> **Extract to read**:

====

[Agda] Data.Rational

Jacques Carette carette at mcmaster.ca
Wed Mar 12 14:48:22 CET 2014


On 2014-03-12 9:04 AM, Sergei Meshveliani wrote:
> On Wed, 2014-03-12 at 16:37 +0400, Sergei Meshveliani wrote:
>> On Tue, 2014-03-11 at 20:58 +0100, Andreas Abel wrote:
>>> I have no personal experience, but I listened to a talk by Anders
>>> M"ortberg who presented his joint work with Cyril Cohen. He said that
>>> if you want to be efficient you should *not* try to cancel the common
>>> primfactors in fractions each time.  The cost of making things
>>> coprime repeatedly seems to be higher than computing with larger
>>> integers.
>>   
>> My experience is very different.
>>
>> [..]
> If one computes   m/n + m'/n'   for large random integers  m,n,m',n',
> than it is better to delay cancelling by  gcd.

====

> **Collection entries**:

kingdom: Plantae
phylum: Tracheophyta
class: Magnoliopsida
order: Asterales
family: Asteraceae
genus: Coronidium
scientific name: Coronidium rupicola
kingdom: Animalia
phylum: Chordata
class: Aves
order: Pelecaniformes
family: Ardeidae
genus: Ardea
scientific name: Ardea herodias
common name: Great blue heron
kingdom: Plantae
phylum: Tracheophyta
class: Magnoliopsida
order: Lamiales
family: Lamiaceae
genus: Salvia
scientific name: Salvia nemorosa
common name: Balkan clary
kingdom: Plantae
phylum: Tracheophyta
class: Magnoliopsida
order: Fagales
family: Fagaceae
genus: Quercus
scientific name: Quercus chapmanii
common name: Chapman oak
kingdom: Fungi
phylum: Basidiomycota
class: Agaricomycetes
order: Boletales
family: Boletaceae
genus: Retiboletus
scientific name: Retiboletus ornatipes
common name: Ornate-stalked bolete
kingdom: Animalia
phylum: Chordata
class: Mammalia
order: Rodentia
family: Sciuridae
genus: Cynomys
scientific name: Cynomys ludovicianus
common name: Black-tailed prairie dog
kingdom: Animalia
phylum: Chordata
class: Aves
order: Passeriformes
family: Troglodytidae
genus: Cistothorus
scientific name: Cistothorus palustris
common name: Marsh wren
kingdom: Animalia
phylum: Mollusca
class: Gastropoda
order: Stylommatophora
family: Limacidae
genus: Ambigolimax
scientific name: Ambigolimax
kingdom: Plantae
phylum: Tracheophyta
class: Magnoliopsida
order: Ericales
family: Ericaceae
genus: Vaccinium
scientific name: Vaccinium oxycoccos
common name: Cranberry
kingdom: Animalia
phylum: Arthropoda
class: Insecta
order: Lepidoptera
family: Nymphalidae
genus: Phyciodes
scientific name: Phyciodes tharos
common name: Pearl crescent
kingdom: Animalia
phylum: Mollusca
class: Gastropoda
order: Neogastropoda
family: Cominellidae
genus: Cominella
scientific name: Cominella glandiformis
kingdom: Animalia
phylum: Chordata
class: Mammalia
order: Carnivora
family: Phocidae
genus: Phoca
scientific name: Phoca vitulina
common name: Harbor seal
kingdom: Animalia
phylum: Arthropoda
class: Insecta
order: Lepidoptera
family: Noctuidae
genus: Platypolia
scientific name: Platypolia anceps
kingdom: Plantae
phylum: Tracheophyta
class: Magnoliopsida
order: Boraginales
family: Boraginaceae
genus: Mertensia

====

> **Task prompt**: Reproduce word for word the stretch of the mailing-list message on rational numbers from "On 2014-03-12 9:04" through "is very different.". The listing comes from a different source than the message above it.

> **Answer to the problem**:
On 2014-03-12 9:04 AM, Sergei Meshveliani wrote:
> On Wed, 2014-03-12 at 16:37 +0400, Sergei Meshveliani wrote:
>> On Tue, 2014-03-11 at 20:58 +0100, Andreas Abel wrote:
>>> I have no personal experience, but I listened to a talk by Anders
>>> M"ortberg who presented his joint work with Cyril Cohen. He said that
>>> if you want to be efficient you should *not* try to cancel the common
>>> primfactors in fractions each time.  The cost of making things
>>> coprime repeatedly seems to be higher than computing with larger
>>> integers.
>>   
>> My experience is very different.